The Medium segment will continue to be influenced by uncertainty related to the increasing turbulence of international economic and political scenarios, and thus, cautious behaviors may still prevail, preventing the market from significantly shining terms of transaction volumes.
On the contrary, in the Top segment, characterized by strong international demand and a consistently thin product supply, further increases in asking prices are anticipated, despite the doubling of the flat tax amount to €200,000, which will have no impact on the number of applications due to the significant convenience of this tax regime even at the new level. However, considering the size of this segment, which has negligible annual transactions count in percentage terms, this would statistically have a non-significant impact on overall average prices.
"It seems important to me to consider the impact that the dissemination of information (true or alleged) about the high values achieved by transactions in the Luxury segment may have on the remaining part of the market.
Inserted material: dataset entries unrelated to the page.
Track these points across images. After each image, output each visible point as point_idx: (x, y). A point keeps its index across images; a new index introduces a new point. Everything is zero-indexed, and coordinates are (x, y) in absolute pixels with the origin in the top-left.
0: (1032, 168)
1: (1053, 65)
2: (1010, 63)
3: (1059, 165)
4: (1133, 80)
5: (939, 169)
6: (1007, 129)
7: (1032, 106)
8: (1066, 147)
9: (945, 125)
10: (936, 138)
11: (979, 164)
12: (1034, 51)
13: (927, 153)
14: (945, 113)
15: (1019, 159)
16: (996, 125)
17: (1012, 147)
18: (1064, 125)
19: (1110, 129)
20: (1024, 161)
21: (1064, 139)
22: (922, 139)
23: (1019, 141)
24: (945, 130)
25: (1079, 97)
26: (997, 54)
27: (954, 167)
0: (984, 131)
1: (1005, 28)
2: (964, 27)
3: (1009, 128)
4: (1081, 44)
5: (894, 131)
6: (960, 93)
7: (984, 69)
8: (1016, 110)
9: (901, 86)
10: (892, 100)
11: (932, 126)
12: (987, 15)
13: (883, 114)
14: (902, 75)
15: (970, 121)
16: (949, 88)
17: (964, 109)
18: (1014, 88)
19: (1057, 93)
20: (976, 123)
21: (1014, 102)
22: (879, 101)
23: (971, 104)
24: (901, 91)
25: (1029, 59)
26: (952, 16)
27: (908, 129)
This is a phenomenon that we have already observed in the past and to which we have given the name 'accordion effect.' Just as by raising an accordion on one side, the other side initially follows the upward movement and then returns to its initial level, so in the past an increase in Top transaction prices has been followed by a general rise in the level of sales prices demanded by owners in the lower ranges or those in the same range but with lower quality homes. In our experience this has never led to a real increase in actual sales prices, but rather induced a partial stagnation in the market resulting from the substantial distance between the expectations of owners those of buyers," explains Marco E Tirelli.
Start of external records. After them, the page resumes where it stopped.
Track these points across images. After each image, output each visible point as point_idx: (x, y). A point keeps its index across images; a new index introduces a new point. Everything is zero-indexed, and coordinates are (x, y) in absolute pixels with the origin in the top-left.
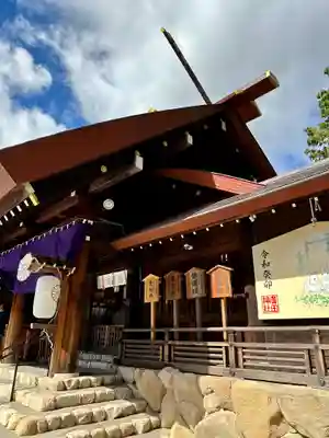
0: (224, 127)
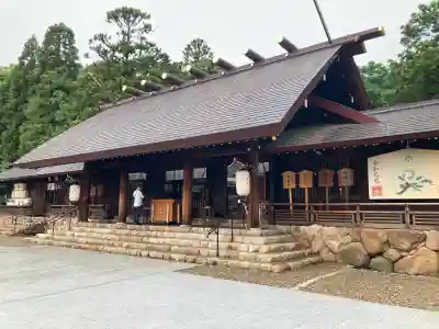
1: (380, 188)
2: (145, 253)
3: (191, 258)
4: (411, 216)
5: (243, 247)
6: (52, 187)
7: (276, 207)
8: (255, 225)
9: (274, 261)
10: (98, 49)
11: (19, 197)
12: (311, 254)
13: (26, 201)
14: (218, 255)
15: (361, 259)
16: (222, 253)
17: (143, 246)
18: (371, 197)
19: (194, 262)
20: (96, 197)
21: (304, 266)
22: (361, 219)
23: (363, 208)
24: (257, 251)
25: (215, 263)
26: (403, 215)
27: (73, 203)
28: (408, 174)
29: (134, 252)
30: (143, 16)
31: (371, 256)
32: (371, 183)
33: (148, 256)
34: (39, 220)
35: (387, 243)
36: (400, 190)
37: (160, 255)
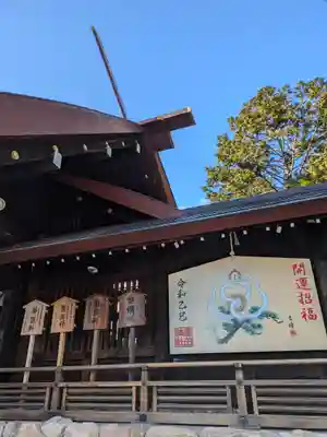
0: (138, 150)
1: (189, 331)
4: (248, 390)
18: (174, 350)
22: (150, 406)
26: (233, 389)
28: (236, 303)
32: (175, 323)
36: (223, 333)
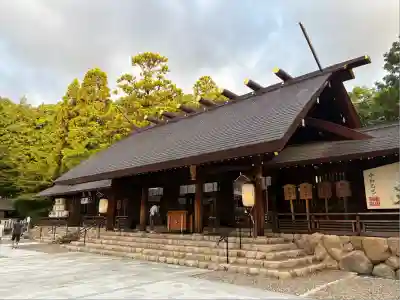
1: (377, 199)
2: (162, 259)
3: (204, 264)
5: (251, 254)
6: (85, 201)
7: (280, 217)
8: (261, 233)
9: (281, 268)
10: (124, 88)
11: (59, 210)
12: (315, 261)
13: (65, 214)
14: (228, 262)
15: (364, 266)
16: (231, 260)
17: (160, 252)
18: (369, 207)
19: (206, 267)
20: (121, 209)
21: (309, 273)
22: (361, 227)
23: (362, 217)
24: (264, 258)
25: (226, 269)
27: (102, 214)
29: (152, 257)
30: (161, 60)
31: (375, 263)
32: (369, 194)
33: (165, 262)
34: (73, 230)
35: (389, 251)
36: (397, 200)
37: (175, 260)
We should therefore hope that, with the assistance provided to property owners by real estate agents, asking prices will continue to reflect the actual quality of the homes, and that sale prices remain largely stable as a result. Otherwise, it is reasonable to expect an increase in transaction prices in the higher segments of the market, especially in the Luxury segment above 6 million.
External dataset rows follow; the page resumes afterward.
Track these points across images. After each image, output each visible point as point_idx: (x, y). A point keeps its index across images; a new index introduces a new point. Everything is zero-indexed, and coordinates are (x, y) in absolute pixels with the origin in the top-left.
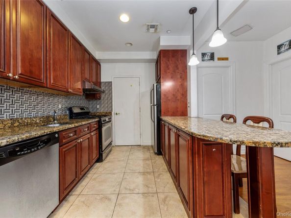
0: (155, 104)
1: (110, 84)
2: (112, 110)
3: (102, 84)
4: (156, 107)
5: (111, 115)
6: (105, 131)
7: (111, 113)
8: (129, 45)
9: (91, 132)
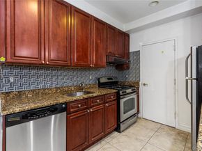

Regarding the number of transactions, since the quantity and quality of the available stock remain the main drivers of this market, we expect a decline in the short term. In the Top segment, there are signs that the thinning of supply, which has been ongoing for at least 2 years, may have reached its minimum. In the past semester, on the one hand, some transactions were registered that occurred completely off-market; on the other hand, the price levels reached in this segment promises interesting returns to owners who have unused homes. In this sense, with strict confidentiality, some have begun to probe the market.
On the rental side, demand will remain robust and likely to grow further, especially in the secondary component, driven by the transient needs of potential buyers who cannot find their new residence. With supply already tight and gradually emptying, however, it will be difficult to observe an increase in the number of leases. Rents may rise further, especially for furnished units, driven by at least three factors:
1. The ongoing thinning of the available stock semester after semester;
2. The current level of rental rates in the Top and Luxury segments, which, from the perspective of foreign demand, still remains significantly lower compared to that of competing cities;
3. The ongoing trend of 4+4 lease rates converging toward those demanded for mid-term rentals.